Here’s how a coversation goes in winter.

– There’s another Antarctic expedition in the news, I see.

– Or is it the Arctic?

– What are the differences between the North and South Pole anyway?

– Good point. There’s features article for you.

– Or a board game fro Christmas. Forget your Kendall Mint Cake, go back three squares.

– And Prince Harry’s been out there.

– That was big news.

– Snow’s big.

– Do you remember a few years ago when you had to have the word snow in the title of any book for it to sell?

– I tried reading one.

– Good?

– Snow can’t shift the story forward. Just comments on it. It’s a pathetic fallacy.

– Yeah, Pathetic. Unless you have an avalanche. That could shift the story.

– Could shift the snow. Do you know that the Innuits…

– Eskimoes.

– The Innuits have over one hundred words for snow.

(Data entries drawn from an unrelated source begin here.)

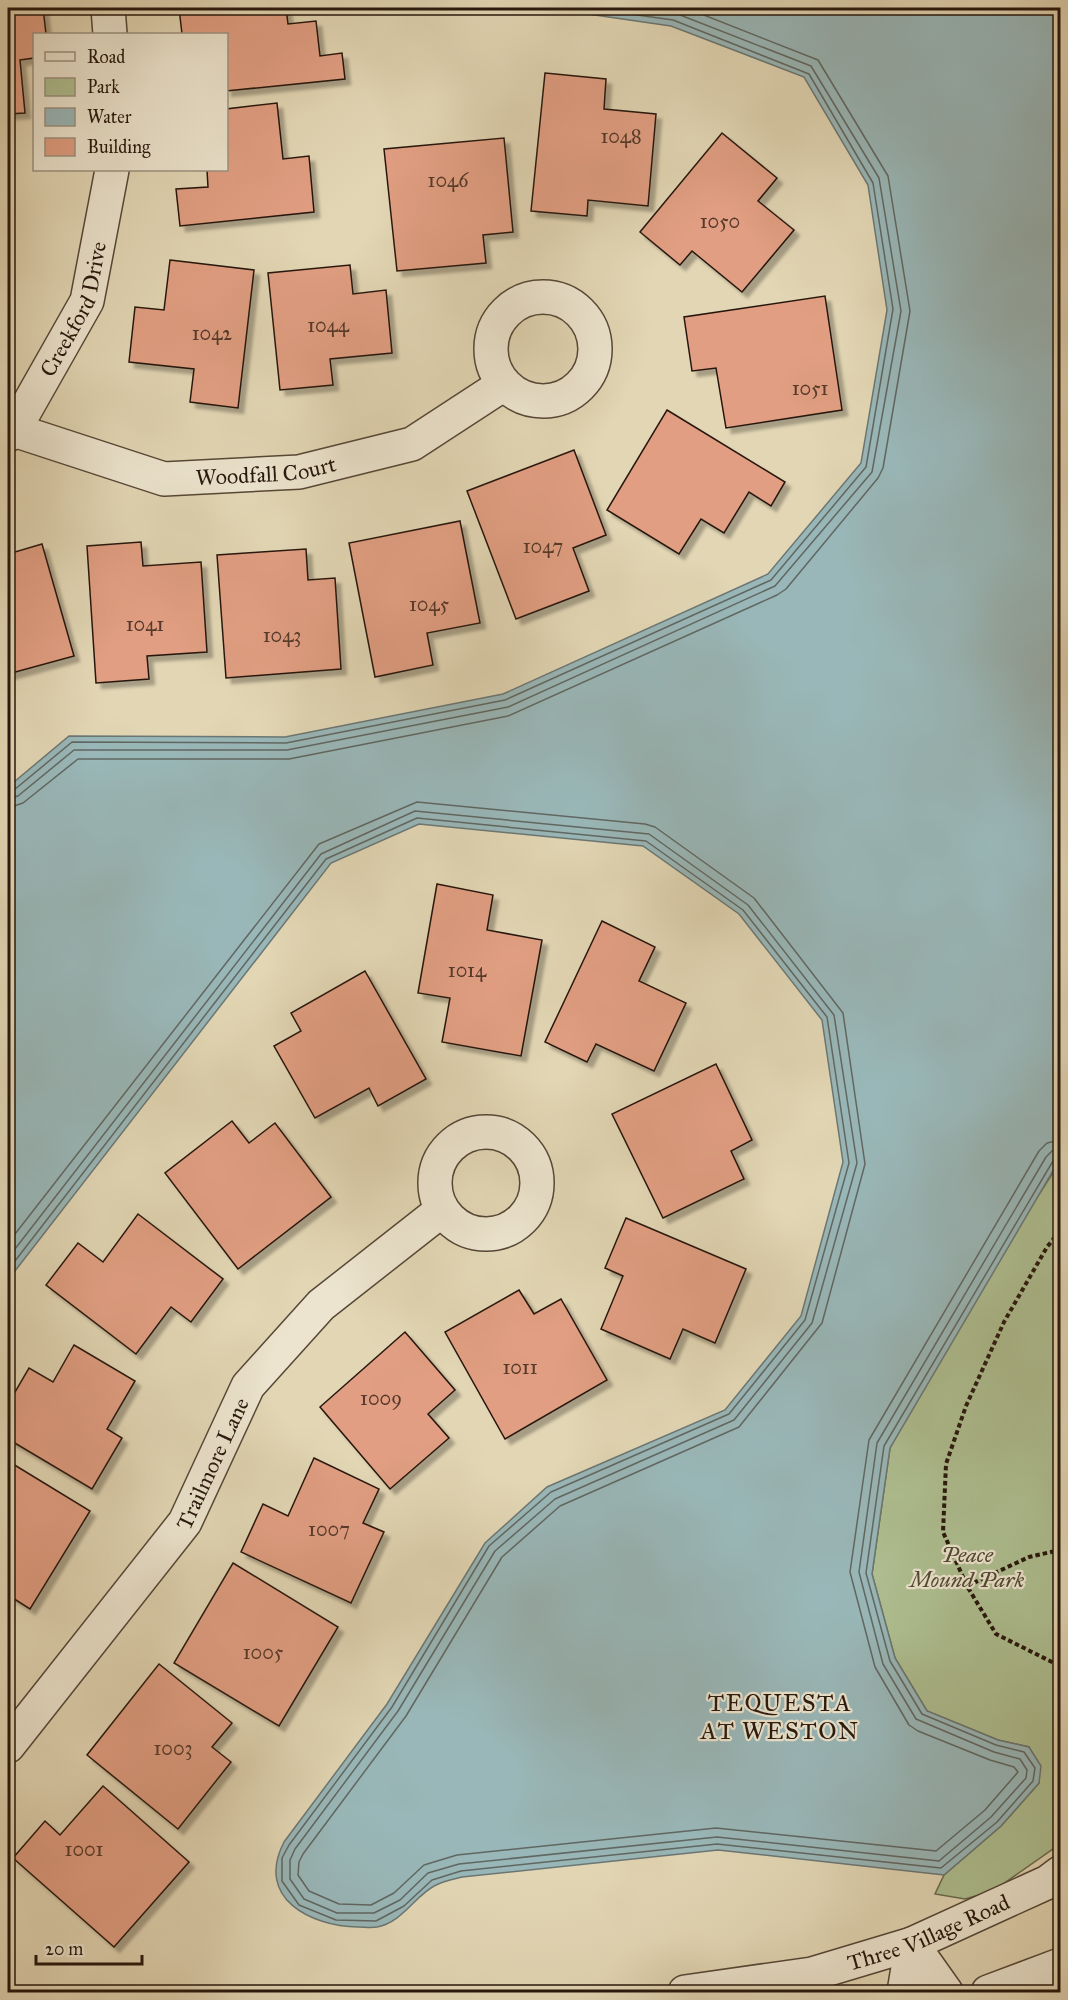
<svg xmlns="http://www.w3.org/2000/svg" width="1068" height="2000" viewBox="0 0 1068 2000" font-family="'IM FELL Great Primer',serif">
<style>
.green{fill:#aebf91;stroke:#6a6b4f;stroke-width:1.5}
.water{fill:#99b7b8;stroke:#6b7774;stroke-width:1.5}
.lines{fill:none;stroke-linecap:round;stroke-linejoin:round}
.shore{stroke:#606762;stroke-width:1.5}
.building{fill:#e19e82;stroke:#27170d;stroke-width:1.5;filter:url(#shadow)}
.minor-casing{stroke:#564737;stroke-width:36}
.path{stroke:#27170d;stroke-width:4;stroke-dasharray:4.5 3;stroke-linecap:butt}
.minor{stroke:#ece4ce;stroke-width:33}
.labels{text-anchor:middle;stroke-width:4.5;stroke-linejoin:round;paint-order:stroke}
.number-label{font-size:20px;fill:#56392a}
.street-label{font-size:22px;fill:#27170d;stroke:#ece4ce}
.park-label{font-size:22px;font-style:italic;fill:#504935;stroke:#ece4ce}
.neighbourhood-label{font-size:24px;letter-spacing:1.5px;fill:#27170d;stroke:#ece4ce}
</style>
<defs>
<filter id="shadow"><feDropShadow dx="5.5" dy="5.5" stdDeviation="1.5" flood-color="#0004"/></filter>
</defs>
<rect width="100%" height="100%" fill="#e2d6b4"/>
<filter id="stains"><feTurbulence type="fractalNoise" baseFrequency=".00333" numOctaves="4"/><feColorMatrix values="0 0 0 0 .2 0 0 0 0 .09 0 0 0 0 .02 0 0 0 .5 -.17"/></filter>
<radialGradient id="worn" r=".72"><stop offset=".6" stop-color="#630" stop-opacity="0"/><stop offset="1" stop-color="#630" stop-opacity=".3"/></radialGradient>
<polygon class="green" points="1060,1162 1060,1844 993,1891 965,1899 935,1894 944,1875 1001,1826 1039,1783 1029,1747 998,1740 927,1711 895,1658 872,1574 890,1448 976,1291"/>
<path class="water" d="M546 8H1060V1159L890 1448 872 1574 895 1658 927 1711 998 1740 1029 1747 1041 1766 1039 1783 1001 1826 944 1875 718 1850 462 1877C454 1879 443 1881 436 1885 415 1895 403 1922 377 1927 371 1928 364 1927 358 1927 310 1926 255 1898 284 1842L387 1704 485 1543 547 1487 725 1410 801 1316 843 1162 822 1020 739 914 643 846 419 824 331 863 8 1280V787L69 736 285 737 503 694 768 574 861 463 887 310 868 185 804 77 671 26Z"/>
<g class="lines">
<g class="shore">
<polyline points="8,791 14,790 72,742 286,743 505,700 771,580 866,467 893,309 873,183 809,74 673,20 587,8"/>
<polyline points="8,799 18,796 74,750 287,750 508,707 775,586 872,472 901,311 879,178 811,66 675,13 639,8"/>
<polyline points="8,808 23,803 78,759 289,759 508,716 777,595 786,589 878,478 883,468 910,311 888,176 818,60 686,8"/>
<polyline points="8,1243 319,844 417,802 645,824 655,827 754,898 843,1013 865,1164 822,1323 739,1427 560,1506 502,1557 406,1716 303,1854 299,1862 298,1875 309,1891 339,1904 371,1905 394,1893 424,1865 457,1855 716,1828 936,1851 985,1810 1018,1772 1014,1767 990,1760 918,1731 909,1725 875,1667 850,1572 869,1440 1039,1151 1047,1143 1060,1140"/>
<polyline points="8,1258 321,854 415,811 649,834 748,905 834,1015 857,1163 812,1323 734,1420 555,1499 495,1551 398,1711 295,1849 290,1860 290,1879 304,1899 337,1913 374,1913 400,1900 428,1873 459,1864 717,1837 939,1861 991,1817 1026,1778 1027,1770 1020,1759 994,1752 916,1719 883,1664 859,1572 877,1443 1046,1157 1052,1151 1060,1150"/>
<polyline points="8,1270 326,859 417,818 646,841 743,910 827,1017 849,1163 805,1320 729,1414 551,1492 489,1546 392,1707 289,1845 282,1858 282,1881 299,1905 336,1920 376,1921 404,1906 432,1880 461,1871 717,1844 941,1868 997,1822 1033,1781 1035,1768 1024,1752 996,1745 922,1714 890,1661 866,1573 884,1446 1053,1161 1060,1157"/>
</g>
</g>
<g class="building">
<polygon points="43,8 46,34 34,34 34,58 20,60 25,113 8,114 8,9"/>
<polygon points="179,8 286,8 288,24 316,21 320,56 342,53 345,79 226,91 226,34 182,34"/>
<polygon points="545,73 606,79 604,109 656,114 648,206 588,200 587,216 531,211"/>
<polygon points="277,103 283,159 309,156 314,212 180,226 176,189 208,187 207,170 226,170 226,109"/>
<polygon points="722,133 777,178 758,201 794,230 742,292 692,251 680,265 640,232"/>
<polygon points="504,138 513,232 483,235 486,263 397,271 384,149"/>
<polygon points="170,260 254,270 238,408 190,402 194,369 129,362 135,307 164,310"/>
<polygon points="350,265 353,294 386,290 392,353 330,359 333,385 280,390 268,273"/>
<polygon points="825,296 842,410 726,428 716,368 692,371 684,317"/>
<polygon points="667,410 785,482 771,506 749,492 724,533 701,519 679,554 607,510"/>
<polygon points="574,450 606,535 573,548 589,591 516,619 467,491"/>
<polygon points="460,521 480,623 427,633 433,665 375,677 349,543"/>
<polygon points="141,542 143,566 201,562 207,652 147,656 149,679 96,683 87,546"/>
<polygon points="42,544 74,656 8,674 8,554"/>
<polygon points="306,549 308,580 335,578 341,669 226,678 217,555"/>
<polygon points="437,884 493,895 487,930 542,940 521,1056 442,1042 450,998 418,993"/>
<polygon points="602,921 655,947 639,981 686,1003 654,1071 596,1044 587,1062 545,1042"/>
<polygon points="365,971 426,1079 378,1106 369,1088 315,1118 274,1046 301,1031 291,1013"/>
<polygon points="716,1064 752,1140 731,1151 744,1179 663,1218 612,1114"/>
<polygon points="232,1121 249,1143 275,1123 331,1197 238,1269 165,1173"/>
<polygon points="138,1214 223,1279 191,1322 171,1307 136,1354 46,1285 78,1243 103,1262"/>
<polygon points="626,1218 746,1269 715,1343 683,1329 670,1359 601,1329 623,1276 605,1268"/>
<polygon points="519,1290 534,1314 561,1299 607,1380 505,1439 445,1332"/>
<polygon points="405,1332 455,1390 428,1414 449,1438 390,1489 320,1407"/>
<polygon points="74,1345 135,1381 107,1429 122,1438 92,1489 8,1439 8,1404 29,1368 53,1382"/>
<polygon points="314,1458 379,1489 363,1523 384,1532 351,1603 241,1552 263,1504 288,1516"/>
<polygon points="8,1461 90,1511 30,1609 8,1595"/>
<polygon points="233,1563 338,1627 279,1726 174,1663"/>
<polygon points="159,1664 232,1723 212,1747 231,1762 178,1829 87,1755"/>
<polygon points="103,1786 189,1862 114,1947 13,1858 45,1821 60,1835"/>
</g>
<g class="lines">
<defs>
<g id="minor">
<polyline points="108,8 110,34"/>
<circle cx="543" cy="349" r="52"/>
<path id="s1" d="M14 430 164 479 299 472 412 444 504 384"/>
<path id="s2" d="M8 435 14 430 87 301 112 170"/>
<circle cx="486" cy="1183" r="51"/>
<path id="s3" d="M8 1746 185 1522 248 1386 321 1305 442 1210"/>
<polyline points="912,1944 946,1992"/>
<path id="s4" d="M685 1992 812 1974 912 1944 1048 1882 1060 1873"/>
<polyline points="904,1992 912,1944"/>
<polyline points="988,1992 1060,1965"/>
</g>
</defs>
<use href="#minor" class="minor-casing"/>
<g class="path">
<polyline points="1060,1231 1047,1247 1004,1322 966,1406 946,1464 943,1532 967,1586 996,1634 1054,1663 1060,1657"/>
<polyline points="967,1586 1029,1557 1060,1550"/>
</g>
<use href="#minor" class="minor"/>
</g>
<g class="labels">
<g class="number-label">
<text x="621" y="143">1048</text>
<text x="448" y="187">1046</text>
<text x="720" y="228">1050</text>
<text x="328" y="332">1044</text>
<text x="212" y="340">1042</text>
<text x="810" y="395">1051</text>
<text x="543" y="553">1047</text>
<text x="429" y="611">1045</text>
<text x="145" y="631">1041</text>
<text x="282" y="642">1043</text>
<text x="467" y="977">1014</text>
<text x="520" y="1374">1011</text>
<text x="381" y="1405">1009</text>
<text x="329" y="1536">1007</text>
<text x="263" y="1659">1005</text>
<text x="173" y="1755">1003</text>
<text x="84" y="1856">1001</text>
</g>
<g class="street-label">
<text dy="8" stroke="none"><textPath href="#s2" startOffset="144">Creekford Drive</textPath></text>
<text dy="8" stroke="none"><textPath href="#s1" startOffset="260">Woodfall Court</textPath></text>
<text dy="8" stroke="none"><textPath href="#s3" startOffset="350">Trailmore Lane</textPath></text>
<text dy="8" stroke="none"><textPath href="#s4" startOffset="252">Three Village Road</textPath></text>
</g>
<g class="park-label">
<text x="967" y="1562">Peace<tspan x="967" dy="25">Mound Park</tspan></text>
</g>
<g class="neighbourhood-label">
<text x="780" y="1711">TEQUESTA<tspan x="780" dy="28">AT WESTON</tspan></text>
</g>
</g>
<rect width="1068" height="2000" fill="none" stroke="#e2d6b4" stroke-width="30"/>
<rect x="9" y="9" width="1050" height="1982" fill="none" stroke="#27170d" stroke-width="3"/>
<rect x="15" y="15" width="1038" height="1970" fill="none" stroke="#27170d" stroke-width="1.5"/>
<rect x="33" y="33" width="195" height="138" fill="#ece4ce" stroke="#9d9281" stroke-width="1.5"/>
<rect x="45" y="52" width="30" height="9" fill="#ece4ce" stroke="#9d9281" stroke-width="1.5"/>
<text x="87" y="63" font-size="18" fill="#27170d">Road</text>
<rect x="45" y="78" width="30" height="18" fill="#aebf91" stroke="#9d9281" stroke-width="1.5"/>
<text x="87" y="93" font-size="18" fill="#27170d">Park</text>
<rect x="45" y="108" width="30" height="18" fill="#99b7b8" stroke="#9d9281" stroke-width="1.5"/>
<text x="87" y="123" font-size="18" fill="#27170d">Water</text>
<rect x="45" y="138" width="30" height="18" fill="#e19e82" stroke="#9d9281" stroke-width="1.5"/>
<text x="87" y="153" font-size="18" fill="#27170d">Building</text>
<path d="M36 1955v9h106v-9" fill="none" stroke="#27170d" stroke-width="3"/>
<text x="45" y="1955" font-size="18" fill="#27170d" stroke="#ece4ce" stroke-width="4.5" paint-order="stroke">20 m</text>
<rect width="100%" height="100%" filter="url(#stains)"/>
<rect width="100%" height="100%" fill="url(#worn)"/>
</svg>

– That’s not strictly true. It’s just that in the Eskimo language…

– Innuit.

– In the Eskimo language adjectives are integrated into the noun. So you have ‘fluffy-snow’, ‘slushy-snow’, ‘thick-snow’, ‘icy-snow’ and so on.

Pause

– Did you just make that up?

Pause

– Maybe. I may have read it somewhere.

Pause

– Do you just make stuff up in conversations?

Pause

-Yes. But after all, as Pilate says in St John’s Gospel ‘What is Truth?’

(This, by the way, is a good way to end all conversations on top. The best line in any gospel where Pilate not only out-herods Herod, he also out-Jesuses Jesus in fancy oblique comeback.)